─── Text block ───
Jane Wairimu Mathenge v Joseph Wachira Mathenge, Nancy Nyokabi Mathenge, Ann Mumbi Mathenge & Susan Wanjiru Mathenge [2016] KEHC 7014 (KLR)
Full Case Text
REPUBLIC OF KENYA
IN THE HIGH COURT OF KENYA AT NYERI
SUCCESSION CAUSE NO. 813 OF 2012
(IN THE MATTER OF THE ESTATE OF JEDIDAH GATHONI MATHENGE (DECEASED)
JANE WAIRIMU MATHENGE…………..……………..PETITIONER
VERSUS
JOSEPH WACHIRA MATHENGE…...…..1ST PROTESTOR/RESP.
NANCY NYOKABI MATHENGE……..….2ND PROTESTOR/RESP.
ANN MUMBI MATHENGE………….........3RD PROTESTOR/RESP.
SUSAN WANJIRU MATHENGE….……..4TH PROTESTOR/RESP.
RULING
The deceased, Jedidah Gathoni Mathenge, died on 20th November, 1997 leaving behind nine children who include the applicant and the protestors. It appears that upon the deceased’s demise, the 1st and 2nd respondents took out letters of administration intestate of the deceased’s estate and subsequently distributed the deceased’s estate to the exclusion of the applicant who apparently was overseas. The petition in which the grant was made and confirmed was filed in the magistrates’ court at Karatina, Succession Cause No. 43 of 2002.
When the applicant returned home, she applied for revocation of the grant made to the 1st and 2nd respondents; her summons for revocation was allowed by this Court on 10th March, 2010. Upon the nullification or revocation of this grant, the applicant herself petitioned for grant of letters of administration intestate of the deceased’s estate; the record shows that this grant was made to her on 31st March, 2014 and as of to date she is the administratrix of the estate of the deceased.
By a summons dated 19th December, 2014 the applicant applied to have the summons confirmed; in the affidavit in support of the summons, she sought to have the deceased’s estate distributed equally amongst all her children. For the reasons stated in their affidavits of protest, the respondents opposed the distribution of the estate as proposed by the applicant.
───
- Exercise set -
(a) Which people does the succession ruling name as protestors?
(b) According to the succession ruling, how did the applicant come to be the administratrix of the deceased's estate?
(c) Pick up the succession ruling after its last sentence and continue it.
─── Material supplied ───
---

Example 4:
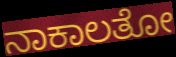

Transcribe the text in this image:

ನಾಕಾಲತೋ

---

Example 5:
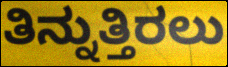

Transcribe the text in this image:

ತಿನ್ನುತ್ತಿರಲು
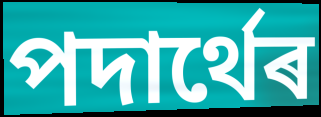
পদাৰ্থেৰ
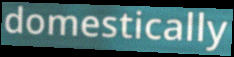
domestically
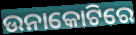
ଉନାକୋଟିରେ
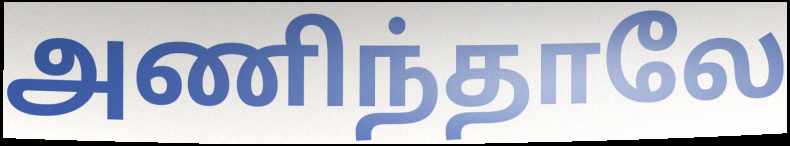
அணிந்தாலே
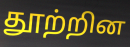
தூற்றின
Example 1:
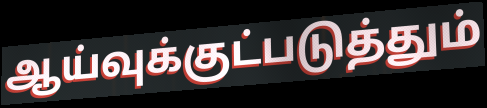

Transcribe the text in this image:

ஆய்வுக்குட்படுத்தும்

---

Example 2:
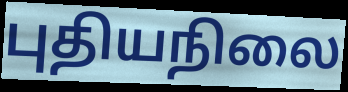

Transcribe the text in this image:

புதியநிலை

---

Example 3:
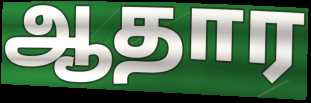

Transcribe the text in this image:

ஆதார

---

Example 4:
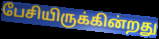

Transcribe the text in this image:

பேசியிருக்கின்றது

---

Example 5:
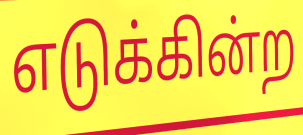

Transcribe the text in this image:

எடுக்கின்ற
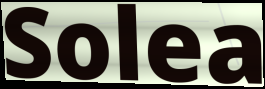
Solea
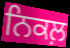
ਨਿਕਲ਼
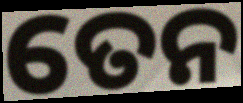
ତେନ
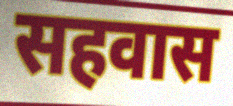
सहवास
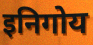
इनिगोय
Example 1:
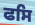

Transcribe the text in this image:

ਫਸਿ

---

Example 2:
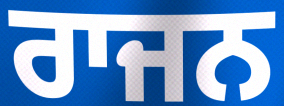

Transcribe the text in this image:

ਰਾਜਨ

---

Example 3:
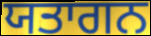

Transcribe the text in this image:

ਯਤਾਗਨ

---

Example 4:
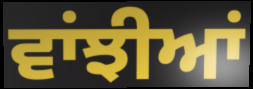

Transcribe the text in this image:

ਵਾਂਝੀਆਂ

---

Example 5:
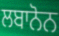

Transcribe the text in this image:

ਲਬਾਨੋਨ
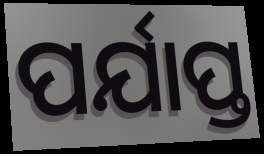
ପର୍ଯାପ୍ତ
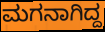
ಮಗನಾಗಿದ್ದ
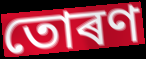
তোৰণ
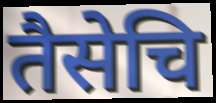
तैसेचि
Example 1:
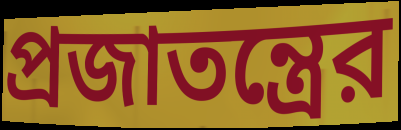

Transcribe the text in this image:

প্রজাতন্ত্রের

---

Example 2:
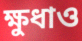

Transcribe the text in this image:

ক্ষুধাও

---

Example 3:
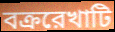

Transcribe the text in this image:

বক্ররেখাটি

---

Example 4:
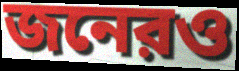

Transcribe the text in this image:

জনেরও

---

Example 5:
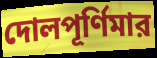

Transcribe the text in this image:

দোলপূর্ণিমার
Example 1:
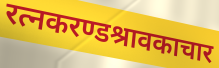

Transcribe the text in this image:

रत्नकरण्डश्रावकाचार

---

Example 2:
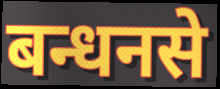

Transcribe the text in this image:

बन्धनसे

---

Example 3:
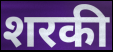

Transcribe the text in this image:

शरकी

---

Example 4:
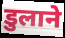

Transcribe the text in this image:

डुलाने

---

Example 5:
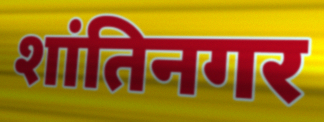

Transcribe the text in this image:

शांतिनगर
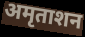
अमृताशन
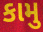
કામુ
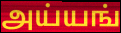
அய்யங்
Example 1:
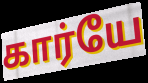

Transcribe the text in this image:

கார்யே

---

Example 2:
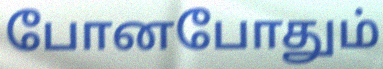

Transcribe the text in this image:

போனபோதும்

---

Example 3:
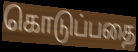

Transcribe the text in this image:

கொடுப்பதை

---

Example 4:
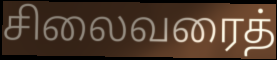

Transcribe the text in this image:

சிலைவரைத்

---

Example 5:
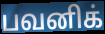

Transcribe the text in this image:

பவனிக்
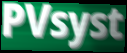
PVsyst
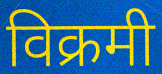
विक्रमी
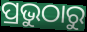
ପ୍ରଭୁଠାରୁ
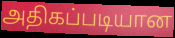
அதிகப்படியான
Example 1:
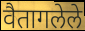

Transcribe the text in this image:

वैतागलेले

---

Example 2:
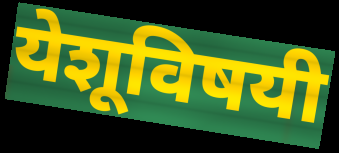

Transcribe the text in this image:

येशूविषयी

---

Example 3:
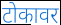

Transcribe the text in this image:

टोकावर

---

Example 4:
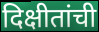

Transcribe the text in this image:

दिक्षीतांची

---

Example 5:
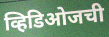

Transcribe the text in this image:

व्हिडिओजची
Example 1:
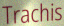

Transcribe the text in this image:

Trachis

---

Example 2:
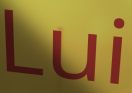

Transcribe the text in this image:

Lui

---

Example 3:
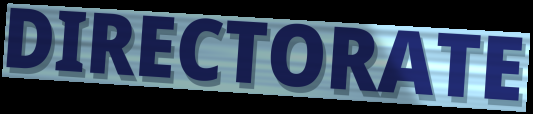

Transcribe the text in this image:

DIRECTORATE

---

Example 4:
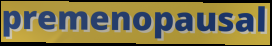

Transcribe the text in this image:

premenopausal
───
- The results -
(a) Joseph Wachira Mathenge, Nancy Nyokabi Mathenge, Ann Mumbi Mathenge and Susan Wanjiru Mathenge.

(b) On her return home, she applied to revoke the grant that had been made to the 1st and 2nd respondents, and the Court allowed her application on 10th March, 2010. Once that grant was revoked, she petitioned for letters of administration herself and received the grant on 31st March, 2014.

(c)
While the respondents’ protest was pending for directions the applicant filed a summons dated 6th May, 2015 in which she sought the following orders:-
That all the rentals and income (together with interest at court rates) from all the properties listed hereunder and interest thereon of the deceased be deposited into a joint account in the names of the three advocates representing various parties herein pending the distribution of the assets of the estate that is to say: - P.M. Kahiga & Co Advocates, Muthigani & Co. Advocates and S.M.Kitonga Advocates.
Plot Karatina Township Block 1/527
Plot Karatina Township Block 1/140
Plot No. 6 Mathaithi Market
Coffee Farm Plot Konyu/Baricho/628
That the two previous Administrators account for the rentals from the properties listed in 1 above and other income from the coffee farm that they have been collecting since the demise of the deceased-November, 1997.
That the lessees of part of Plot No. Konyu/Baricho/628 be given notice by the two previous administrators to vacate the leased area of the said plot No. Konyu/Baricho/628.
That the Coffee account with Mathira Coffee Farmers Society at Karatina be registered in the name of Jane Wairimu Mathenge, the current administrator.
The summons was made under section 47 of the Law of Succession Act, Cap. 160 and Rule 49 of the Probate and Administration Rules and supported by the applicant’s own affidavit; it is this summons that is the subject of this ruling.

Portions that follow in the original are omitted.